Für die Bestimmung des Binodals werden Ergebnisse für \({\mu }_{{{{{{\rm{ex}}}}}}}\) über einen Temperaturbereich benötigt. Anstatt die obigen FMAPμ-Berechnungen bei verschiedenen Temperaturen zu wiederholen, haben wir die Wechselwirkungsenergien einmal bei 298 K berechnet und dann lediglich \(\beta\) geändert, als wir die Summe über die Boltzmann-Faktoren durchgeführt haben (Gl. [8]). Bei dieser Abkürzung wird davon ausgegangen, dass die Wechselwirkungsenergiefunktion temperaturunabhängig ist und dass dieselben BD-Konfigurationen für FMAPμ-Berechnungen bei unterschiedlichen Temperaturen verwendet werden können.

Wir haben die einzelnen Wechselwirkungsenergien, die insgesamt bis zu 1,6 × 1014 betragen können, nicht gespeichert, sondern sie in einem Histogramm in sehr feine Klassen eingeteilt (Breite \(\Delta\) bei 0,016 kcal/mol). Wir haben alle Konfigurationen mit Wechselwirkungsenergien unter −8 kcal/mol für die weitere Analyse gespeichert. Die Rohsumme in Gl. [8] kann nun ausgedrückt werden als

wobei \(H(U)\) die Anzahl der Wechselwirkungsenergien im bei \(U\) zentrierten Behälter ist; und \({U}_{{{\min }}}\) und \({U}_{{{\max }}}\) sind jeweils die minimale und maximale Wechselwirkungsenergie. Beachten Sie, dass der Boltzmann-Faktor \({e}^{-\beta U}\) eine abnehmende Funktion von \(U\) ist, während \(H(U)\) voraussichtlich eine wachsende Funktion von \(U\) ist ), wenn \(U\) von \({U}_{{{\min }}}\ ansteigt. Abhängig davon, ob die Zerfallsrate niedriger oder höher als die Wachstumsrate ist, ist das Produkt \(H(U){e}^{-\beta U}\) entweder eine wachsende oder eine abfallende Funktion von \(U \).

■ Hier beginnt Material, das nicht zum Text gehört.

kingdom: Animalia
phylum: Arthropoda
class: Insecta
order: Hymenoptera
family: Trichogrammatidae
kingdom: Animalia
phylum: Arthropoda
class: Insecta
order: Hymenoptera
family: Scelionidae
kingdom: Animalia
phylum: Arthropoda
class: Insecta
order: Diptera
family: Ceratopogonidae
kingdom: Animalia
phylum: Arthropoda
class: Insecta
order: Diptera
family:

Die Zerfallsgeschwindigkeit von \({e}^{-\beta U}\) hängt von der Temperatur ab. Für hohe Temperaturen ist \(H(U){e}^{-\beta U}\) eine wachsende Funktion von \(U\); daher tragen seine Werte bei \(U\) in der Nähe von \({U}_{{{\min }}}\) wenig zur Summe in Gleichung bei. [10] und die Ungenauigkeit in \(H(U)\) in der Nähe von \({U}_{{{\min }}}\) verursacht keine schwerwiegenden numerischen Fehler in \({\mu }_{{{{ {{\rm{ex}}}}}}}\). Bei niedrigen Temperaturen ist \(H(U){e}^{-\beta U}\) jedoch eine zerfallende Funktion von \(U\); dann kann diese Ungenauigkeit in \(H(U)\) zu erheblichen Unsicherheiten in \({\mu }_{{{{{{\rm{ex}}}}}}}\ führen, wie das Ergebnis zeigt für γB bei 277 mg/ml und –2 °C (Abb. 2b).

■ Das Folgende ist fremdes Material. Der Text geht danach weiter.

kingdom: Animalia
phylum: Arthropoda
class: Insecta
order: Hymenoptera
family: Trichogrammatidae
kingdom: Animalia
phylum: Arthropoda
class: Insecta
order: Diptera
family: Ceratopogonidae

Wir haben nicht nur die gesamten Wechselwirkungsenergien, sondern auch die einzelnen Terme (z. B. unpolare Anziehung und Elektrostatik) in Histogrammform gespeichert. Mithilfe dieser Daten konnten wir schnell chemische Potentiale und andere Ergebnisse erstellen, wenn wir die Werte der Skalierungsfaktoren \({s}_{1}\) und \({s}_{2}\) änderten.

Um die oben genannten Unsicherheiten in \({\mu }_{{{{{\rm{ex}}}}}}}\ zu mildern, haben wir \(H(U)\) im Bereich niedriger Wechselwirkungsenergie modelliert. Wir haben beobachtet, dass die (nicht normalisierte) kumulative Verteilungsfunktion (CDF)

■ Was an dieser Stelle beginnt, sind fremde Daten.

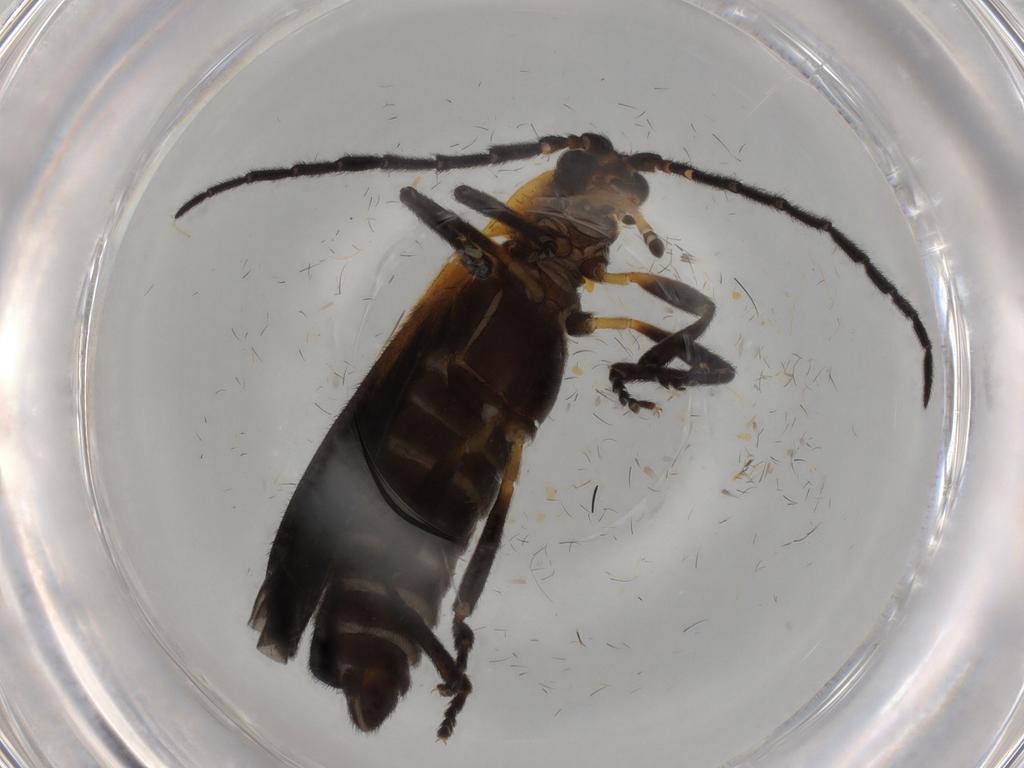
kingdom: Animalia
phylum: Arthropoda
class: Insecta
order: Coleoptera
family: Lycidae
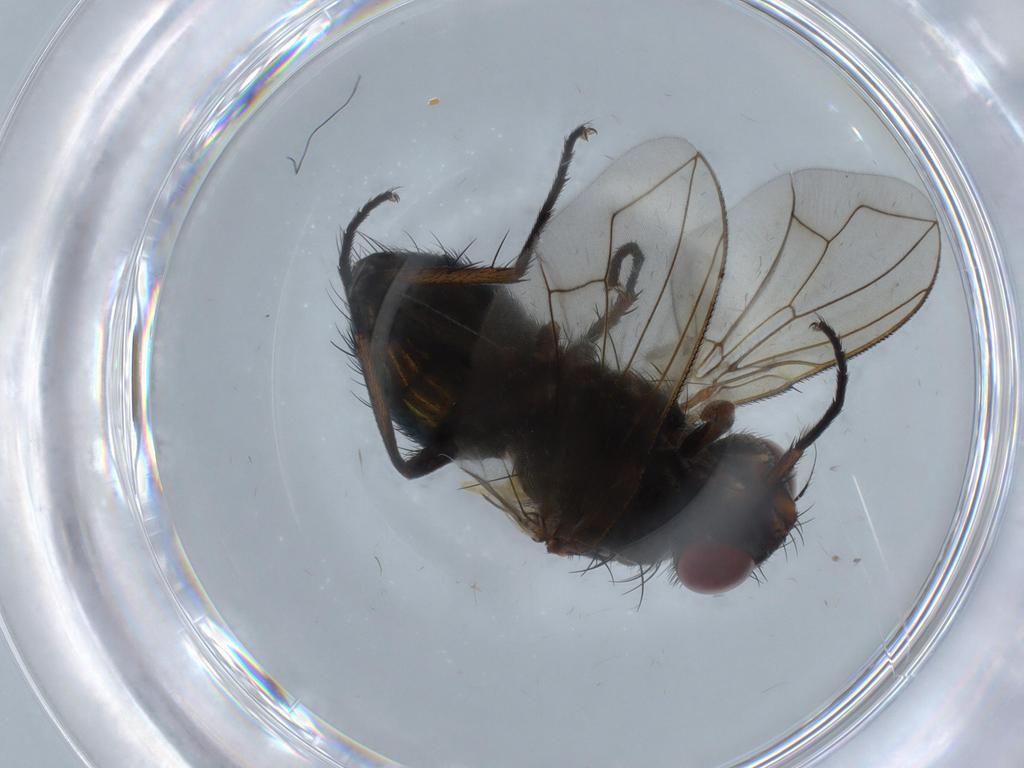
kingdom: Animalia
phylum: Arthropoda
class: Insecta
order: Diptera
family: Calliphoridae
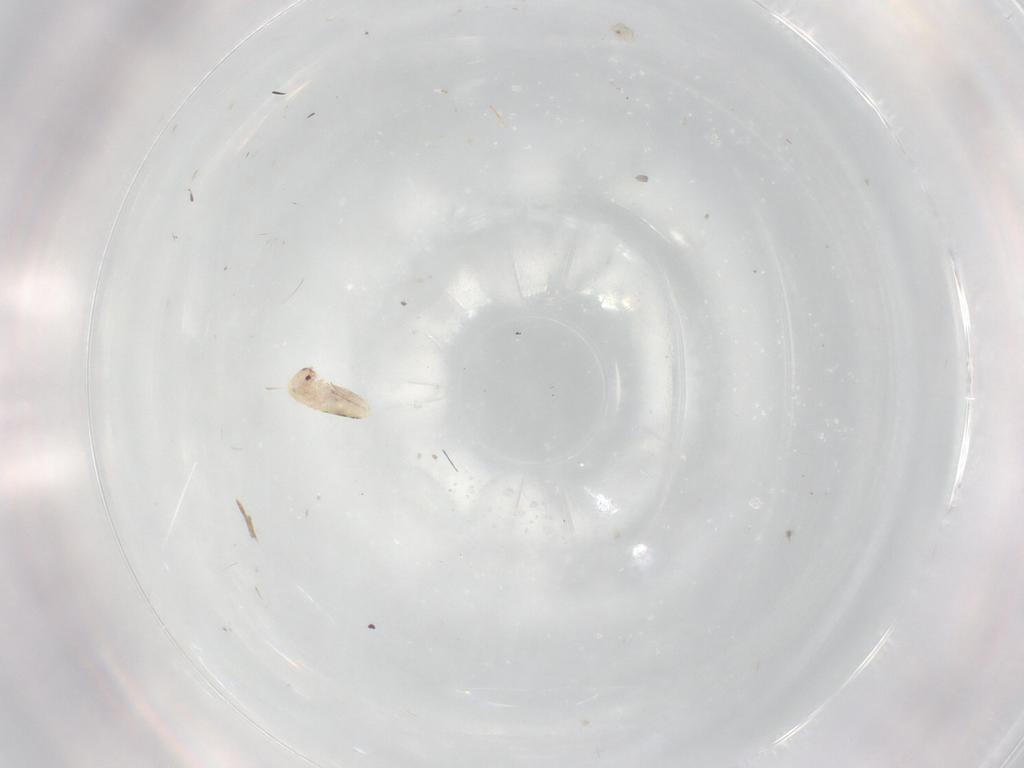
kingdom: Animalia
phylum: Arthropoda
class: Collembola
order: Entomobryomorpha
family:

hat eine exponentielle Abhängigkeit von der Wechselwirkungsenergie (z. B. ergänzende Abb. 5a, b)

für über 10 Größenordnungen, was nahezu den gesamten negativen Bereich von \(U\) abdeckt. Die Werte von \(\alpha\) reichen von 2,1 bis 1,5 (mit zunehmender Proteinkonzentration abnehmend), vergleichbar mit dem Wert von 1,7 von \(\beta\) bei 298 K. Dementsprechend hat die Histogrammfunktion die Form

Eine variable Veränderung

verwandelt \(H\left(U\right)\) in eine Potenzgesetzverteilung:

Wo

ist die Obergrenze von \(x\) in der Potenzgesetzverteilung.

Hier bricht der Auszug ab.